Histopathologic analysis of explanted OOKPs confirms the crucial role of a chronic inflammation process in dissolution of the osteodental lamina. 19–21 The described moth-eaten aspect of the alveolar bone and dentin is in agreement with the CT findings of patient 6 who had a similar appearance. Comparable findings were recently reported by our group 22: bone tissue was found focally replaced by connective tissue, dentine was reduced, and a layer of immature woven bone surrounded the remnants. The preservation of the alveolodental ligament seems to play a pivotal role in the preservation of the osteodental lamina itself because in places where the ligament was found to be preserved in a stable manner, no destruction of bone tissue or dentine could be detected. This ligament probably serves as a kind of seal against epithelial downgrowth between the optical PMMA cylinder and the tooth. 21
However, in some cases with focal reduction of dentine and bone tissue (Fig. 5A,B), no clinically significant indication for an inflammatory origin could be detected. In our series, this resorption mostly occurred in the lower part of the lamina. This could partly be due to the fact that the prosthesis was always implanted with the thicker part located cranially to keep more bone tissue in the upper half should a general reduction of the lamina take place.

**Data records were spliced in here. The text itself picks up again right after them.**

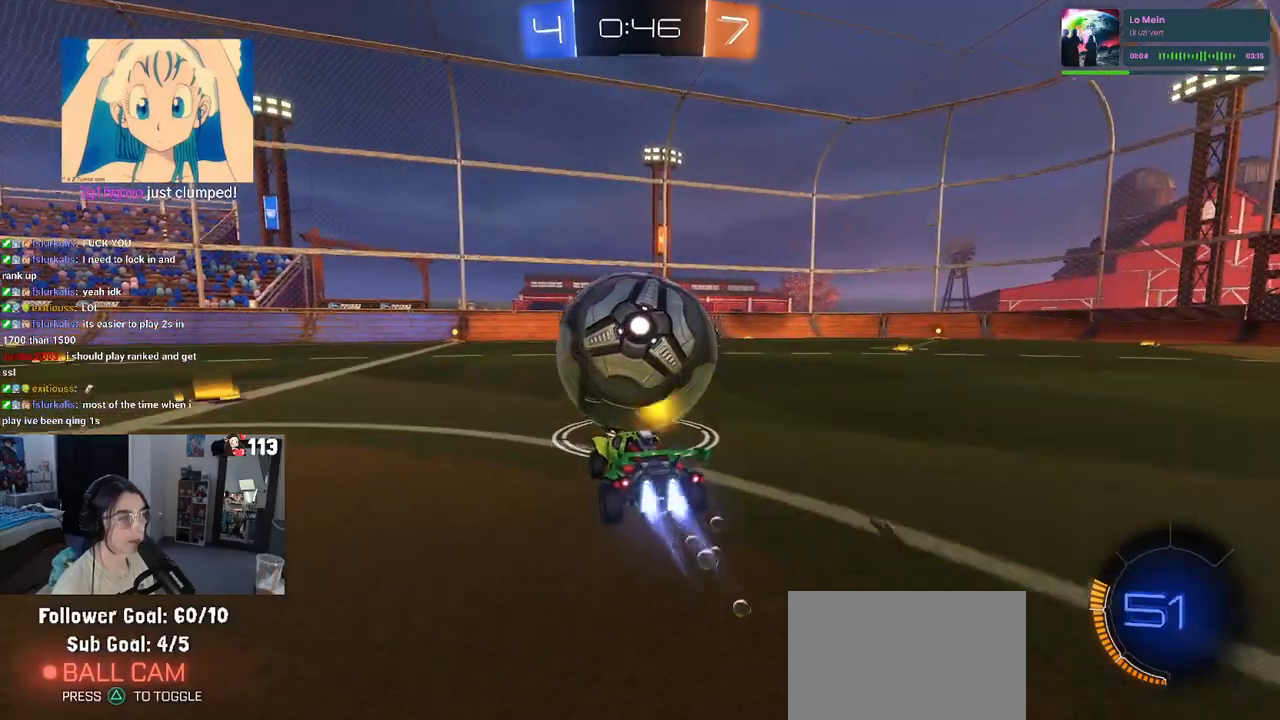
{"buttons": ["R1", "R2"], "left_stick": "center", "right_stick": "center", "events": [[50, "left_stick", "left"], [400, "left_stick", "center"], [417, "TRIANGLE", "down"], [500, "TRIANGLE", "up"]]}
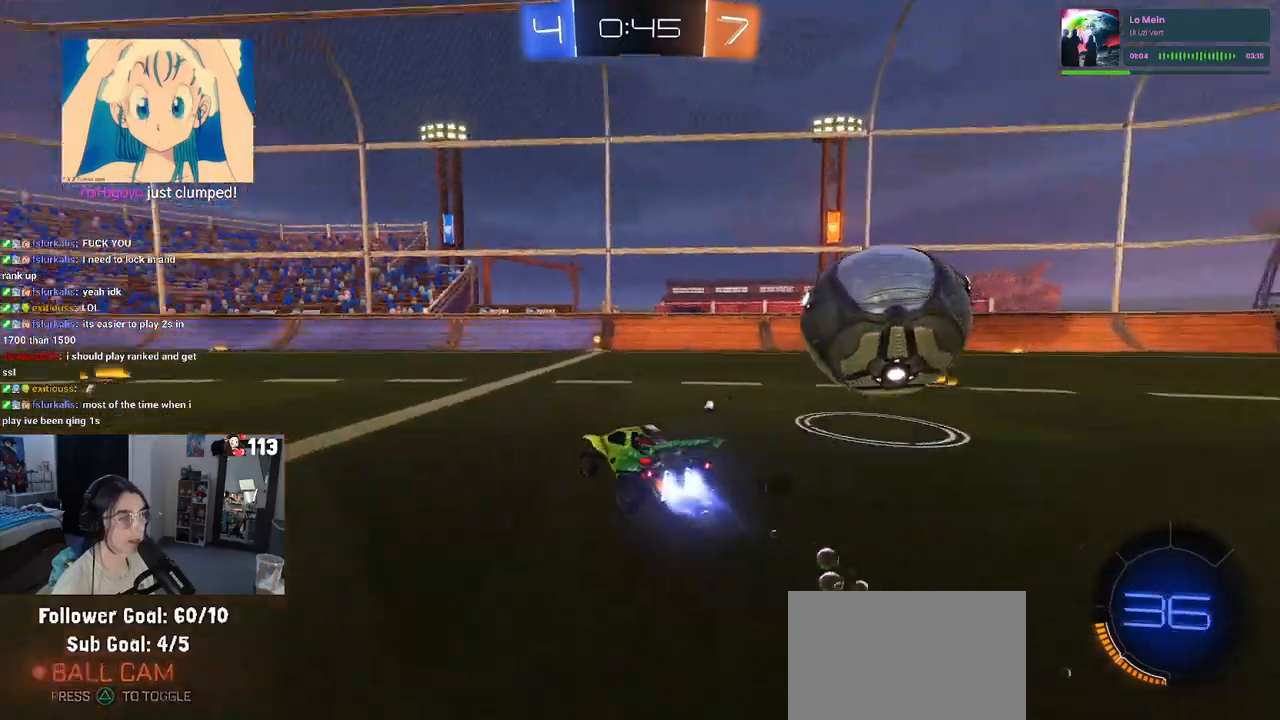
{"buttons": [], "left_stick": "right", "right_stick": "center", "events": [[50, "R1", "up"], [183, "TRIANGLE", "down"], [267, "TRIANGLE", "up"], [283, "left_stick", "right"], [500, "R2", "up"]]}
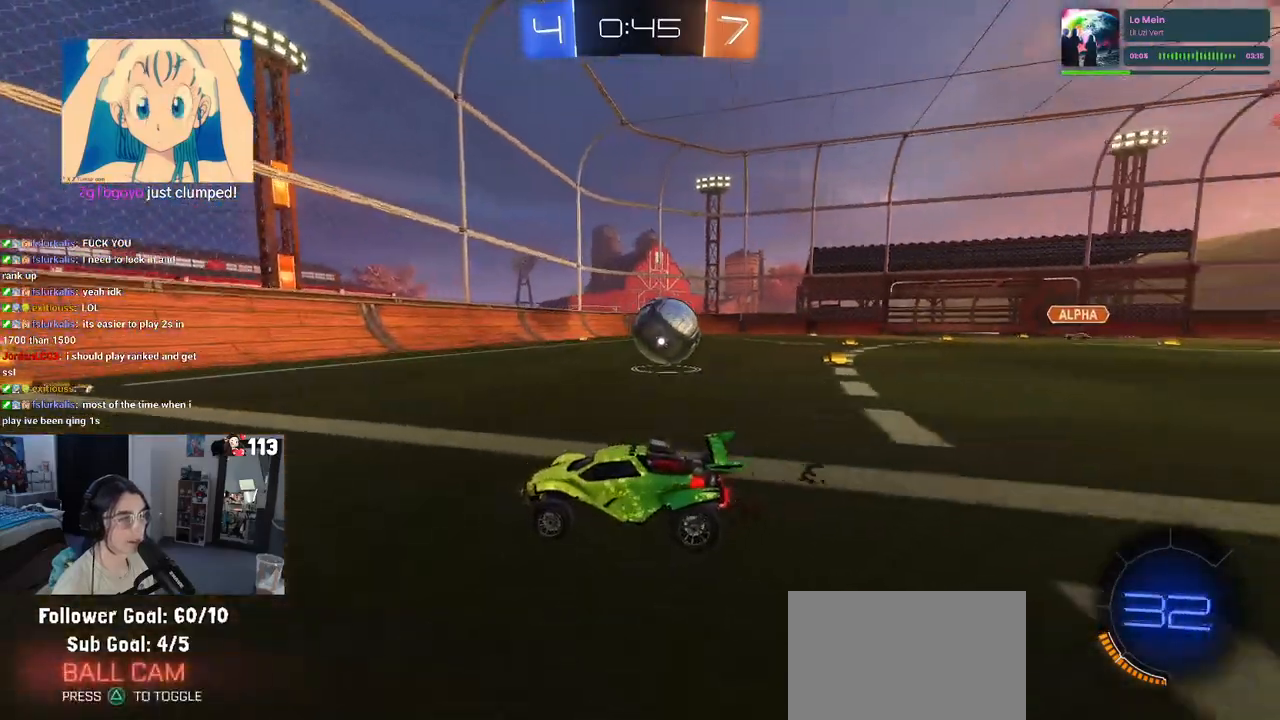
{"buttons": ["R2"], "left_stick": "center", "right_stick": "center", "events": [[67, "L2", "down"], [167, "R2", "down"], [250, "L2", "up"], [350, "left_stick", "center"]]}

On the other hand, a predominance of osteoclastic bone resorption over osteoblastic bone formation could be effective in the inferior part of the lamina: we presume that in the upper part of the lamina, induced by the special arrangement of the alveolodental ligament fibers, the pressure created by the upper lid is transformed into tension acting on the bone tissue. Assuming that this kind of stress is necessary for induction of bone formation, a balance between formation and resorption is rather likely in the upper part of the lamina in contrast to the lower part, where lack of tension might rather promote a shift toward a gradual resorption of bone tissue.
Despite the excellent results of OOKP surgery reported by Falcinelli et al. 1 and independently confirmed by others, 14 our results underline the necessity of life-long follow-up for these patients. Because ultrasound scan cannot be used for accurate evaluation, spiral CT seems to represent a practicable diagnostic tool for the evaluation of laminar reduction in OOKP.